* _Your assignment_
With the line containing "1 sierpnia, 2026" as the final line, restate exactly every line of the data below from the first one onward, and copy no pictures.

* _Data records_
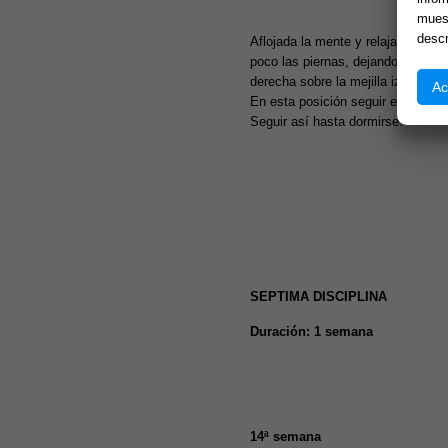
muest
descr
Aflojada la mente y relajado el c
poco las piernas, dejando levement
derecha sobre la mejilla izquierda.
Ac
En esta posición seguir el ritmo 
Seguir así hasta dormirse.
SEPTIMA DISCIPLINA
Duración: 1 semana
14ª semana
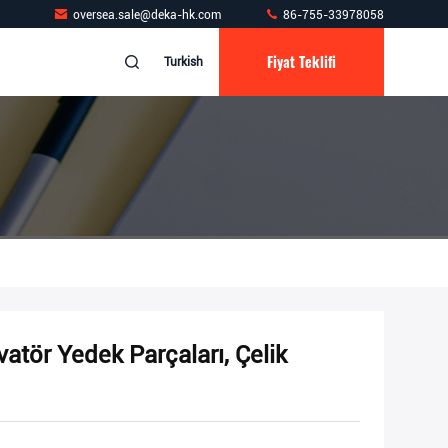
oversea.sale@deka-hk.com
86-755-33978058
Fiyat Teklifi
Turkish
ör Yedek Parçaları, Çelik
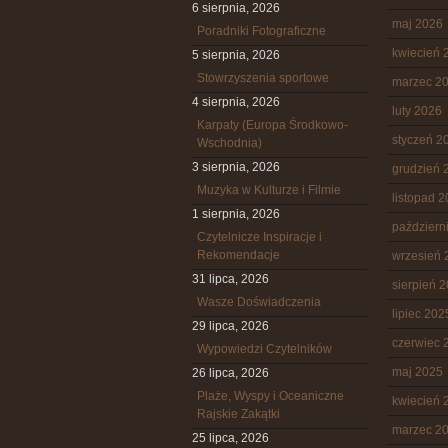
6 sierpnia, 2026
maj 2026
Poradniki Fotograficzne
kwiecień 
5 sierpnia, 2026
Stowrzyszenia sportowe
marzec 2
4 sierpnia, 2026
luty 2026
Karpaty (Europa Środkowo-
styczeń 2
Wschodnia)
3 sierpnia, 2026
grudzień 
Muzyka w Kulturze i Filmie
listopad 
1 sierpnia, 2026
październ
Czytelnicze Inspiracje i
Rekomendacje
wrzesień 
31 lipca, 2026
sierpień 
Wasze Doświadczenia
lipiec 202
29 lipca, 2026
czerwiec 
Wypowiedzi Czytelników
maj 2025
26 lipca, 2026
Plaże, Wyspy i Oceaniczne
kwiecień 
Rajskie Zakątki
marzec 2
25 lipca, 2026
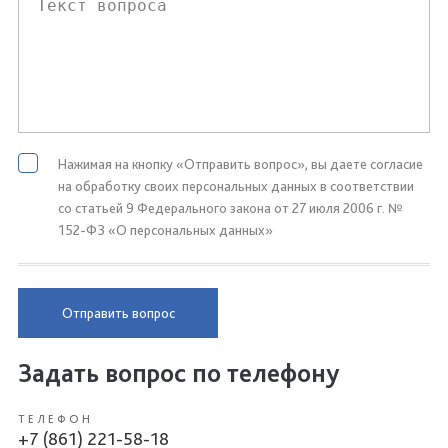
Нажимая на кнопку «Отправить вопрос», вы даете согласие
на обработку своих персональных данных в соответствии
со статьей 9 Федерального закона от 27 июля 2006 г. №
152-ФЗ «О персональных данных»
Отправить вопрос
Задать вопрос по телефону
ТЕЛЕФОН
+7 (861) 221-58-18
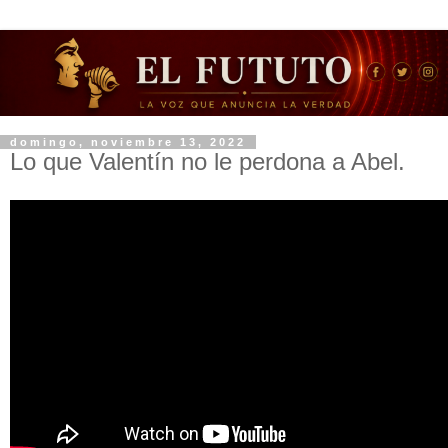
domingo, noviembre 13, 2022
Lo que Valentín no le perdona a Abel.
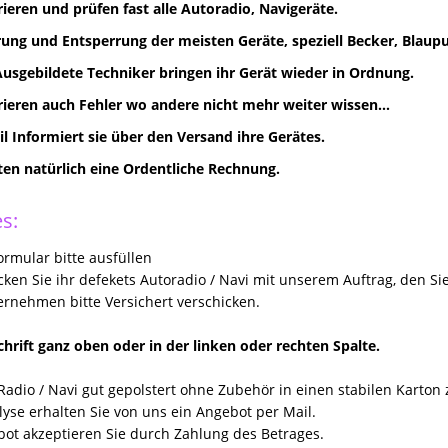
rieren und prüfen fast alle Autoradio, Navigeräte.
ung und Entsperrung der meisten Geräte, speziell Becker, Blaupun
Ausgebildete Techniker bringen ihr Gerät wieder in Ordnung.
rieren auch Fehler wo andere nicht mehr weiter wissen...
il Informiert sie über den Versand ihre Gerätes.
lten natürlich eine Ordentliche Rechnung.
s:
rmular bitte ausfüllen
icken Sie ihr defekets Autoradio / Navi mit unserem Auftrag, den Si
rnehmen bitte Versichert verschicken.
hrift ganz oben oder in der linken oder rechten Spalte.
Radio / Navi gut gepolstert ohne Zubehör in einen stabilen Karton
yse erhalten Sie von uns ein Angebot per Mail.
ot akzeptieren Sie durch Zahlung des Betrages.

* _Problem solution_
muest
descr
Aflojada la mente y relajado el c
poco las piernas, dejando levement
derecha sobre la mejilla izquierda.
Ac
En esta posición seguir el ritmo 
Seguir así hasta dormirse.
SEPTIMA DISCIPLINA
Duración: 1 semana
14ª semana
oversea.sale@deka-hk.com
86-755-33978058
Fiyat Teklifi
Turkish
ör Yedek Parçaları, Çelik
6 sierpnia, 2026
maj 2026
Poradniki Fotograficzne
kwiecień 
5 sierpnia, 2026
Stowrzyszenia sportowe
marzec 2
4 sierpnia, 2026
luty 2026
Karpaty (Europa Środkowo-
styczeń 2
Wschodnia)
3 sierpnia, 2026
grudzień 
Muzyka w Kulturze i Filmie
listopad 
1 sierpnia, 2026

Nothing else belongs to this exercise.